TEXT BLOCK START

The theorem states that if $F$ is regular and has a countable basis, then it is metrizable. In Munkres' proof of this theorem, he gives a function (homeomorphism) $F:X \rightarrow [0,1]^\omega$ that embeds it into a subspace of $[0,1]^\omega$ with the product topology. This subspace is metrizable (it can be easily seen), and thus the theorem is proven. However, the author also provides an alternative proof, where using the same function $F$, he embeds $X$ into a subspace of $[0,1]^\omega$ with the uniform topology! My question is, if this subspace of $[0,1]^\omega$ is $Z$, then this proves that $Z$ under the product topology is homeomorphic to $X$, which is in turn homeomorphic to $Z$ in the uniform topology. Thus $Z$ under one topology is homeomorphic to $Z$ under the other one. But this is absurd, isn't it?
I greatly appreciate your help!
You got fooled: It's not the same function $F$. To get continuity of the second map (into $[0,1]^\omega$ in the uniform topology), for each $n\in\Bbb N$ he scales the function $f_n$ by a factor of $1/n$. So the image is a compressed version of the image of the first mapping.
Comment: If you consider the Hilbert Cube $\prod\limits_{n=1}^\infty [0,1/n]\subset [0,1]^\omega$, the product and uniform topologies are indeed the same, so then your alleged absurdity disappears. :)

TEXT BLOCK END

# [TASK SET]
1 - Quote the passage of the metrization thread starting at "Comment: If you" and ending at "absurdity disappears. :)".
2 - According to the metrization thread, by what factor is each function $f_n$ scaled to make the second map continuous?
The records are not needed.

PROVIDED INFORMATION START

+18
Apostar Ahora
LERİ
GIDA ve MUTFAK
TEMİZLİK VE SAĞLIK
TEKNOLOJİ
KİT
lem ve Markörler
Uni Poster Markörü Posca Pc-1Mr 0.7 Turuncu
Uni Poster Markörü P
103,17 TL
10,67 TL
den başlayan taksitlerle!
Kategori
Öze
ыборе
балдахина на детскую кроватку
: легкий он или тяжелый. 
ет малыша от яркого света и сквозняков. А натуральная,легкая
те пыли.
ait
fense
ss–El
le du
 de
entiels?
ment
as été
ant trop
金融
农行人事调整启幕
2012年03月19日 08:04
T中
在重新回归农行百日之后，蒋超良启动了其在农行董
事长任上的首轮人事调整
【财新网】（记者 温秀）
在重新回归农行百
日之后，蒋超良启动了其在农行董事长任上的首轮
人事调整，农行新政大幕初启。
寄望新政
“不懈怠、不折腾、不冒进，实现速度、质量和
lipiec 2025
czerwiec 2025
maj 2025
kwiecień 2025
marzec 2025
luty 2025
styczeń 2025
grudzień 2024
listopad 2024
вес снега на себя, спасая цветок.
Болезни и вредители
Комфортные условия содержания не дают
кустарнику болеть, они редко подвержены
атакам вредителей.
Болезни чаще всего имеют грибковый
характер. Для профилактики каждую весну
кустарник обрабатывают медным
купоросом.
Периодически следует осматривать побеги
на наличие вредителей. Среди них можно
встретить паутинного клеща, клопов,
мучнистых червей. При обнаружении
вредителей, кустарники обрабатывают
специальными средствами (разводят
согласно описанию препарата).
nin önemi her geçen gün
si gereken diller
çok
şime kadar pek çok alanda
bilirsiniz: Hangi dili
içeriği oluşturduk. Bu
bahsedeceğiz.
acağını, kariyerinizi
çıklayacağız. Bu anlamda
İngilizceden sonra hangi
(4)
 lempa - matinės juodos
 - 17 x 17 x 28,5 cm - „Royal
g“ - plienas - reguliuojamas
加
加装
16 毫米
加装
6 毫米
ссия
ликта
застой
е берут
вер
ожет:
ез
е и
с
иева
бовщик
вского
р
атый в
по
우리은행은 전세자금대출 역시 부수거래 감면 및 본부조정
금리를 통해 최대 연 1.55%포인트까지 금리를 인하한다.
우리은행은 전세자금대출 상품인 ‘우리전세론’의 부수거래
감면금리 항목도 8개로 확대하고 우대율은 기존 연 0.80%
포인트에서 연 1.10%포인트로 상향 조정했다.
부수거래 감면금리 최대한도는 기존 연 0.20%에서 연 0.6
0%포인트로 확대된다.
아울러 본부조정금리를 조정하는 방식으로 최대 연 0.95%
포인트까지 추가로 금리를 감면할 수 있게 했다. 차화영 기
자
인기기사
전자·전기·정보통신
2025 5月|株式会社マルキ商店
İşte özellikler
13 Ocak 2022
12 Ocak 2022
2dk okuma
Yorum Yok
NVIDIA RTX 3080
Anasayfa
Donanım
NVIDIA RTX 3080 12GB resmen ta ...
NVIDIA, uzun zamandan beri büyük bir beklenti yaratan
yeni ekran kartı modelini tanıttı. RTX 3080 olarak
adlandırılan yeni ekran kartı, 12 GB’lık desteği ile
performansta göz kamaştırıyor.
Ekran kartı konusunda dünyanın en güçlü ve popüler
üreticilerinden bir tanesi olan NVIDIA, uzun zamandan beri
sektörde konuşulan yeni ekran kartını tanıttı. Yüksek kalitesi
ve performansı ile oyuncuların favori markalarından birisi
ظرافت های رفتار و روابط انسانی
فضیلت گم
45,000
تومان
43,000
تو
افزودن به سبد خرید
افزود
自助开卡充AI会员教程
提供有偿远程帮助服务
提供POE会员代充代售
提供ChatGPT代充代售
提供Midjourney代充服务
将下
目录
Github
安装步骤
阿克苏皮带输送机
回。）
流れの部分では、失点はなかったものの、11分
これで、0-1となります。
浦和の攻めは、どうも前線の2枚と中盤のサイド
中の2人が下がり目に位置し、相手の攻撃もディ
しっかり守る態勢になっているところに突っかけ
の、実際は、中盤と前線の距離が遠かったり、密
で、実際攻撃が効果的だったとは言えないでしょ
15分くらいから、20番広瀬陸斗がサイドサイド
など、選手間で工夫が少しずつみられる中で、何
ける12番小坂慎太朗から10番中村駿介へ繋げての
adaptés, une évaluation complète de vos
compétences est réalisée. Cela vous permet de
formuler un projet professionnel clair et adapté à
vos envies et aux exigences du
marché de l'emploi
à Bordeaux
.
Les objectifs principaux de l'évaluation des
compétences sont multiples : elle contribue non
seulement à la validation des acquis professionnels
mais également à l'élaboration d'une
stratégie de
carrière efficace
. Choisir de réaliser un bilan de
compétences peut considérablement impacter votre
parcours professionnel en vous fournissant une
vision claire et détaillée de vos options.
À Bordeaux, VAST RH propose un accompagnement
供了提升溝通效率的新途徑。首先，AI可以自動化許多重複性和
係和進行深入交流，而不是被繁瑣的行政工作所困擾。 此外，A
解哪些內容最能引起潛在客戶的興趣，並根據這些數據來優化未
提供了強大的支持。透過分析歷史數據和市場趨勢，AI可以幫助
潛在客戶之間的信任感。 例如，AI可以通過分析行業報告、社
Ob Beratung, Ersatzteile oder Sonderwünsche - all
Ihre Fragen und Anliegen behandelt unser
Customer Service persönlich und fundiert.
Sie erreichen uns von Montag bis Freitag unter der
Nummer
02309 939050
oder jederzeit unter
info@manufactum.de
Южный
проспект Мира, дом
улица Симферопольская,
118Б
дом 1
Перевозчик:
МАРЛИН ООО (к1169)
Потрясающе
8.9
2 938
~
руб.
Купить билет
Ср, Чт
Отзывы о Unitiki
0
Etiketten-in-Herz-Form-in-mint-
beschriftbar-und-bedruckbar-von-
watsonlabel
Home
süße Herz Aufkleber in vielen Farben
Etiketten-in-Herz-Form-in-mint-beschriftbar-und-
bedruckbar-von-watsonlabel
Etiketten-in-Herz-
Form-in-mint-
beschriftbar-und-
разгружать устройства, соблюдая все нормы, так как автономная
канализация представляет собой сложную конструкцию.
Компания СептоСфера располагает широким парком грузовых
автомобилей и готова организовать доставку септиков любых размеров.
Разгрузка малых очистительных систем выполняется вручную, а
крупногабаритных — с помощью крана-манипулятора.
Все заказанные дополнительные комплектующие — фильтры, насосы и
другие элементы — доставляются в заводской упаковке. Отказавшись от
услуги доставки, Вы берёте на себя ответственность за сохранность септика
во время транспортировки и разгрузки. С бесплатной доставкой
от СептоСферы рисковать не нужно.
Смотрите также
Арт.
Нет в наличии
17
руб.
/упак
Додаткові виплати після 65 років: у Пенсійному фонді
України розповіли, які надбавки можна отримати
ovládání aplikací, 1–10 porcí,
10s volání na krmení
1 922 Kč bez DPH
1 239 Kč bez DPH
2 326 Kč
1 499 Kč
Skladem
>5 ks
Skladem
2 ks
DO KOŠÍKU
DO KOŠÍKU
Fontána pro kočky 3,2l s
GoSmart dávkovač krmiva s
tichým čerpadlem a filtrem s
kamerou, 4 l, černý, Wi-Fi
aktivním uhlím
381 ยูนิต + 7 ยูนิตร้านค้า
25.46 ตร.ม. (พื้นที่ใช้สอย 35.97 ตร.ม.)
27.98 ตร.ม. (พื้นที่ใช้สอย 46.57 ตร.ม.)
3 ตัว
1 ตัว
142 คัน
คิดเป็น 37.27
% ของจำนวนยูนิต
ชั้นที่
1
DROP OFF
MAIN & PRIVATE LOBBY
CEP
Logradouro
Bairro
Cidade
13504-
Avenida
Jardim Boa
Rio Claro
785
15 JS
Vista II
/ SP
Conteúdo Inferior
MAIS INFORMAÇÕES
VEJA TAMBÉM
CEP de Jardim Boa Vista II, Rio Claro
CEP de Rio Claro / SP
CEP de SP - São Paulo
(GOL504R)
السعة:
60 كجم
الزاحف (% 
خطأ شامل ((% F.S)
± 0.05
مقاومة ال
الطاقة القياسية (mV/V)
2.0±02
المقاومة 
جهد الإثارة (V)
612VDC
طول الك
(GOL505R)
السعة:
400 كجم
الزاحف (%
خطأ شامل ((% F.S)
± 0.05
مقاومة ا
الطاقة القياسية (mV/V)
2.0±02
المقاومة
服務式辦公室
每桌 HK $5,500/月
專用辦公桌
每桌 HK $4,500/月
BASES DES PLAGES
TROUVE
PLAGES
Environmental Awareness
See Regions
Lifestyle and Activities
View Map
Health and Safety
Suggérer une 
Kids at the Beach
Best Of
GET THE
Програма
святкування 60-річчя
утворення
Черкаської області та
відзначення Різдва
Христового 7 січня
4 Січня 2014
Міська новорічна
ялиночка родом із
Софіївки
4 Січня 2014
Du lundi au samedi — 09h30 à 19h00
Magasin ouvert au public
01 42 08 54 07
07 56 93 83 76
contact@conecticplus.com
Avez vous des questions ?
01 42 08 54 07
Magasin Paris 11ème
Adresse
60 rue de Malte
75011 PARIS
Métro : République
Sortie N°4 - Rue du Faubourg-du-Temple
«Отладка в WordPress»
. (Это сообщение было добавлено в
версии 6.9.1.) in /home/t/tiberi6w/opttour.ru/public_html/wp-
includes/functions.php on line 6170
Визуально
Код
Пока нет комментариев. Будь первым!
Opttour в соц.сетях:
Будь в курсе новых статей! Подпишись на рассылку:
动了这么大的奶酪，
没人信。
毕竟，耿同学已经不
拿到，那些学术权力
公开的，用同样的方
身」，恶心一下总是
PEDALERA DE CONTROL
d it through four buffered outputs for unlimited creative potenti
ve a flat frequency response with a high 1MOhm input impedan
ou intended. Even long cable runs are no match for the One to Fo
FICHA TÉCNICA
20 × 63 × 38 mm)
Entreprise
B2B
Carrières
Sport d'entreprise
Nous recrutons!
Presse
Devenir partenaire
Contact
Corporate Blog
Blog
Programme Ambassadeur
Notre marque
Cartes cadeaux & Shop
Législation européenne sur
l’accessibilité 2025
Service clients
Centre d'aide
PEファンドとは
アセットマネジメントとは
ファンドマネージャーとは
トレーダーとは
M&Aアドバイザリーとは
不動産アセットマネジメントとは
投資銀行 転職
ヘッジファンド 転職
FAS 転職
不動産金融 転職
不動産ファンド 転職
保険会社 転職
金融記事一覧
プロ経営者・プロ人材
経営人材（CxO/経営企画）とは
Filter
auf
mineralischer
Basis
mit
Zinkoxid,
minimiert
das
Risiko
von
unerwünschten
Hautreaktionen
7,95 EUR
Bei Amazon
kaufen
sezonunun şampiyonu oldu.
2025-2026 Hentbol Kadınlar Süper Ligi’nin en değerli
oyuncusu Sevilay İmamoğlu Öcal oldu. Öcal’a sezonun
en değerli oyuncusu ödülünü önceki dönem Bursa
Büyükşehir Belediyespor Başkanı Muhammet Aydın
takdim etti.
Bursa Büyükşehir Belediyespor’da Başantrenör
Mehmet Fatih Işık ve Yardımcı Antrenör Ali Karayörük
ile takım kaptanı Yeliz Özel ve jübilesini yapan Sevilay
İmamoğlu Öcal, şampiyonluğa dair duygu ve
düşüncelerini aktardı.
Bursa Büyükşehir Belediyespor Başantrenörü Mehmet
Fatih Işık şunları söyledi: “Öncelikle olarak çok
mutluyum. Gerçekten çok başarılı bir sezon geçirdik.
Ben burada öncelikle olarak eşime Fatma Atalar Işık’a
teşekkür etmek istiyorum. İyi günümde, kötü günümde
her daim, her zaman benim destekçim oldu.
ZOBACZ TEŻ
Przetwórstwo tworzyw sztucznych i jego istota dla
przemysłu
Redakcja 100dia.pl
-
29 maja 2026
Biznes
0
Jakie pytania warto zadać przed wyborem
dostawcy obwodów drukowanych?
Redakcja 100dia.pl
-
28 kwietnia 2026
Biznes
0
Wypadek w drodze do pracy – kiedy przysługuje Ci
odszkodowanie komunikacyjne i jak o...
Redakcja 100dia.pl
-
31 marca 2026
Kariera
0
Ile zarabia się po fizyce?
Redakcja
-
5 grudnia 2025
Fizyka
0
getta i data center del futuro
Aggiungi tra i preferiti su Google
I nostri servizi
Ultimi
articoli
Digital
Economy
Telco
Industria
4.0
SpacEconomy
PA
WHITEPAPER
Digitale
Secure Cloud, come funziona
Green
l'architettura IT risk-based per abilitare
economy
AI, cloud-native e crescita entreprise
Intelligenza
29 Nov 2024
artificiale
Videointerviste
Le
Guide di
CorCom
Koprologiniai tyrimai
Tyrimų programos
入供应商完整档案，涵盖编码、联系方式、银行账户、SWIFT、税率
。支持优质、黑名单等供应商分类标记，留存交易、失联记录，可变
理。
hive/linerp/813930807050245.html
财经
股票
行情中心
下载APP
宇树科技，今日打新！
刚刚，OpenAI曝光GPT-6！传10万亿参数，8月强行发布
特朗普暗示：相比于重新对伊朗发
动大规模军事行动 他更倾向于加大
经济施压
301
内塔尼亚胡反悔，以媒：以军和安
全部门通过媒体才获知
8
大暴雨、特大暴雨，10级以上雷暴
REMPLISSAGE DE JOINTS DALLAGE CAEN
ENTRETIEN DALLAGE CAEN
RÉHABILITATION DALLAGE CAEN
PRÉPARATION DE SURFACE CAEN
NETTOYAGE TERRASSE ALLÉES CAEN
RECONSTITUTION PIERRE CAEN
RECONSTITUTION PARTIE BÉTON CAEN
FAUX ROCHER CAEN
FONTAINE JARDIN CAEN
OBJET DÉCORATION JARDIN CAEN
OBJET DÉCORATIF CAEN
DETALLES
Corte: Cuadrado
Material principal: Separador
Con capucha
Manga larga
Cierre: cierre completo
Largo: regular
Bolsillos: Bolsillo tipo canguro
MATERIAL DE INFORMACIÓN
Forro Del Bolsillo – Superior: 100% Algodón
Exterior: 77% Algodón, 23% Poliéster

PROVIDED INFORMATION END

# [SOLUTIONS TO THE PROBLEMS]
1 -
Comment: If you consider the Hilbert Cube $\prod\limits_{n=1}^\infty [0,1/n]\subset [0,1]^\omega$, the product and uniform topologies are indeed the same, so then your alleged absurdity disappears. :)

2 - By a factor of $1/n$.